Transcribe the records word for word, beginning with the first line and ending with the line that contains "left back paw: (732, 621)"; include nothing else.
--- START ---
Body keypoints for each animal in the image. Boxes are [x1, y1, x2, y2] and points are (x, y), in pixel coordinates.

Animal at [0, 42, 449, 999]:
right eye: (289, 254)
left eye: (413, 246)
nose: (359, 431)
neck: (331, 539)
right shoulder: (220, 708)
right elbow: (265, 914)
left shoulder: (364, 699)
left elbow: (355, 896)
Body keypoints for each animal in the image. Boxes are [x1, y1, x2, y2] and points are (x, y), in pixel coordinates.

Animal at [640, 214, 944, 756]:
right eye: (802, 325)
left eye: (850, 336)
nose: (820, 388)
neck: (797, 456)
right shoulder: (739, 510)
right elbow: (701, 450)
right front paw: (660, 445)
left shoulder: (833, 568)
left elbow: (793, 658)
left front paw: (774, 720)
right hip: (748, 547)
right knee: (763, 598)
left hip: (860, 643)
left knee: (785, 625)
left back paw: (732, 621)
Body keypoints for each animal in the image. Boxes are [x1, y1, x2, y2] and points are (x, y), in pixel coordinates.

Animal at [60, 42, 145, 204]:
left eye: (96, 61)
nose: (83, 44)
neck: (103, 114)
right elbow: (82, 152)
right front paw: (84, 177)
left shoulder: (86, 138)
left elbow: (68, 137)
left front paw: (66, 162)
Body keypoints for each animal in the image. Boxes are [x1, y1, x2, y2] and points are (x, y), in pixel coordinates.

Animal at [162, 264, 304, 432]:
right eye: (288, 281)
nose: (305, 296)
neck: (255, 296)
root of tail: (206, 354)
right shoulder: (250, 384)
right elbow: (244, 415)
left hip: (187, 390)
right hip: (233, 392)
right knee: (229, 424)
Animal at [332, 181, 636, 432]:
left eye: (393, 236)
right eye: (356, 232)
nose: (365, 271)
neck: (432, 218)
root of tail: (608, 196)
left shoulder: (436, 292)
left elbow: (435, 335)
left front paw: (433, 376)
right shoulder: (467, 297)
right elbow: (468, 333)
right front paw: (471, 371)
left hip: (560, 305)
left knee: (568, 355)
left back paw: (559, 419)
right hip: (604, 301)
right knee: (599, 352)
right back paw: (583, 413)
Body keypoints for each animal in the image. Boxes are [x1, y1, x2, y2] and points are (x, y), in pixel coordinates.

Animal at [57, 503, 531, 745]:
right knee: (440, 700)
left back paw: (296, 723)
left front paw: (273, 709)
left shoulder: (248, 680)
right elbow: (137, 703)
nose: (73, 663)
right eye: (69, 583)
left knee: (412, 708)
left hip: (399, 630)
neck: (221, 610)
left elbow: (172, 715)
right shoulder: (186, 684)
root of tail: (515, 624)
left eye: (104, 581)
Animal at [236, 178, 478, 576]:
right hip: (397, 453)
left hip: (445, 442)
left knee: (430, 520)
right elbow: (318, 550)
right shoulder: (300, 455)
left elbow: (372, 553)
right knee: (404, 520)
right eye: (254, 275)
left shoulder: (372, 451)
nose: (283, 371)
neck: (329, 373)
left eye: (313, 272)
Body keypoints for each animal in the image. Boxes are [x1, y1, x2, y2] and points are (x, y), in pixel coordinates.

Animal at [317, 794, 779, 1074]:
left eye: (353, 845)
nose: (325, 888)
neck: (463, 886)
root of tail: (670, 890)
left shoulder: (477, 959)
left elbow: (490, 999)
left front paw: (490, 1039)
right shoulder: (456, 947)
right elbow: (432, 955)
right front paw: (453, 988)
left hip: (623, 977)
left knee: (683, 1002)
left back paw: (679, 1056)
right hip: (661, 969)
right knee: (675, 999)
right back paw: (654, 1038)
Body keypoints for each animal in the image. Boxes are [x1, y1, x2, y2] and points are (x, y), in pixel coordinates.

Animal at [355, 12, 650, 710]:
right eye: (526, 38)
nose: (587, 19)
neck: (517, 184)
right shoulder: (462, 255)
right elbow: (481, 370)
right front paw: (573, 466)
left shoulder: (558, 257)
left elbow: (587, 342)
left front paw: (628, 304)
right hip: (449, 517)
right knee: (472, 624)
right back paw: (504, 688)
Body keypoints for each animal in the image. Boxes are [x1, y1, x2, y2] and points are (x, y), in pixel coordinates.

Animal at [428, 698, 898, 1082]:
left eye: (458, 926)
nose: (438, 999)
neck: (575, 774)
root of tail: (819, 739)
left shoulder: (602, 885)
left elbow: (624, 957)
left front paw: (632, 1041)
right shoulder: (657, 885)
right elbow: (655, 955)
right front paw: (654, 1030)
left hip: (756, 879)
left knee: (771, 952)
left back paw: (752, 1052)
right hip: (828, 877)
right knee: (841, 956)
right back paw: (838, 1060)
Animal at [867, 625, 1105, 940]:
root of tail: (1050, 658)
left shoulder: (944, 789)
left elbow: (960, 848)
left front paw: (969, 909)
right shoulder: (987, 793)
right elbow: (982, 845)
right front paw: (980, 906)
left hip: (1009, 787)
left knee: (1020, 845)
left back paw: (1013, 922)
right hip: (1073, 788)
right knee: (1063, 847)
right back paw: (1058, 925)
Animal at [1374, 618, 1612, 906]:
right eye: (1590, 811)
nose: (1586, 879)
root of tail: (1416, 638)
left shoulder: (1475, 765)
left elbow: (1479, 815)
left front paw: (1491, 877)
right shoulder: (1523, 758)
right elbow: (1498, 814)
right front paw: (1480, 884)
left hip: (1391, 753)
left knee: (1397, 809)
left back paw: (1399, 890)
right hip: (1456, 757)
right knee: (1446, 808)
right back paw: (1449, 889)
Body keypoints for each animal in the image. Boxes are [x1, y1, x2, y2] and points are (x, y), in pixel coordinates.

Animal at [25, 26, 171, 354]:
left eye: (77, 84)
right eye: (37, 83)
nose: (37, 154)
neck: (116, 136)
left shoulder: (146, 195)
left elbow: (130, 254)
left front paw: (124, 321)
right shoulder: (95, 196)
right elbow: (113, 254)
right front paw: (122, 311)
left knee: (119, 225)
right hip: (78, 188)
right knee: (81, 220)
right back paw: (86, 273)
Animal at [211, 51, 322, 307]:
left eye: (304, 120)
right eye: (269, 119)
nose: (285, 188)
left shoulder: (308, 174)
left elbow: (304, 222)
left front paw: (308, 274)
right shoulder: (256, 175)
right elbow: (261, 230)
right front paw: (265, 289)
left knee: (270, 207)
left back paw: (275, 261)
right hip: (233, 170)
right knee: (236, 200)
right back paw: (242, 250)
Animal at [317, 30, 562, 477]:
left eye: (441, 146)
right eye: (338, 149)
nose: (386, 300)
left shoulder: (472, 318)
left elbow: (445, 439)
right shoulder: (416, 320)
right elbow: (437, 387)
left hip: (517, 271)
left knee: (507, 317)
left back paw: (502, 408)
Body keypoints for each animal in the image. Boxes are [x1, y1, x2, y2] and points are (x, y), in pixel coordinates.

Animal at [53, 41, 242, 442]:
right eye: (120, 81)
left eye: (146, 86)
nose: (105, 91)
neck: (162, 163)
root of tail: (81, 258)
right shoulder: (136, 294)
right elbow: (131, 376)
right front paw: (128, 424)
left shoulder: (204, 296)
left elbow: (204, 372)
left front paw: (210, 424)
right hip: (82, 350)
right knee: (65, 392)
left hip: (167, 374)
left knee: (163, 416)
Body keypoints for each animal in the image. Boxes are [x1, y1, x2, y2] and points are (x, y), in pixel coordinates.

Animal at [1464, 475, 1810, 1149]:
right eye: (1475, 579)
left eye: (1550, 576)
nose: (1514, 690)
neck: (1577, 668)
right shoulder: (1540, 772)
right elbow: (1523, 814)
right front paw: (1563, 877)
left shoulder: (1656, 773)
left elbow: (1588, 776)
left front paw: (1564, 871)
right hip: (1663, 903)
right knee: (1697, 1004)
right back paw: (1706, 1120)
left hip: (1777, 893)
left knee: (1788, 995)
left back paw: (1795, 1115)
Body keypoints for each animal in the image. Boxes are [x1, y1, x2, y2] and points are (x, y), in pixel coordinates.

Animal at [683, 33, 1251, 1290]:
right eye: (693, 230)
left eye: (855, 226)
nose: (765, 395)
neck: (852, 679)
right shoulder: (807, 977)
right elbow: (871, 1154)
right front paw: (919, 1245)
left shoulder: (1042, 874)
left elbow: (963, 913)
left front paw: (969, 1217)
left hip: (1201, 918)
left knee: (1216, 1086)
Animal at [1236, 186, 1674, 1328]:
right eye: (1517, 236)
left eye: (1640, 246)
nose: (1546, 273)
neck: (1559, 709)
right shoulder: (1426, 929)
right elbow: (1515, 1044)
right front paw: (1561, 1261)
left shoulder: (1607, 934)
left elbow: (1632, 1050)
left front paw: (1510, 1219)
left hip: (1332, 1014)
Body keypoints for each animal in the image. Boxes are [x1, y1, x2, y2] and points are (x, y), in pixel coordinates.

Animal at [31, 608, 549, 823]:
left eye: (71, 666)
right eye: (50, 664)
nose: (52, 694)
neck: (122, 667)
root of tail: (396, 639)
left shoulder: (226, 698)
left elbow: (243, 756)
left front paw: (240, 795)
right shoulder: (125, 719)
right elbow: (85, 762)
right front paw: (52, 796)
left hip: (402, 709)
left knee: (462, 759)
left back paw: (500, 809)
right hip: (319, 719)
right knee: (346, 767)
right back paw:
--- END ---
* _ANSWER BOX_:
Body keypoints for each animal in the image. Boxes are [x1, y1, x2, y2] and points are (x, y), in pixel coordinates.

Animal at [0, 42, 449, 999]:
right eye: (289, 254)
left eye: (413, 246)
nose: (359, 431)
neck: (331, 539)
right shoulder: (220, 708)
right elbow: (265, 914)
left shoulder: (364, 699)
left elbow: (355, 896)
Body keypoints for each animal in the image. Boxes are [x1, y1, x2, y2] and points are (x, y), in pixel coordinates.

Animal at [640, 214, 944, 756]:
right eye: (802, 325)
left eye: (850, 336)
nose: (820, 388)
neck: (797, 456)
right shoulder: (739, 510)
right elbow: (701, 450)
right front paw: (660, 445)
left shoulder: (833, 568)
left elbow: (793, 658)
left front paw: (774, 720)
right hip: (748, 547)
right knee: (763, 598)
left hip: (860, 643)
left knee: (785, 625)
left back paw: (732, 621)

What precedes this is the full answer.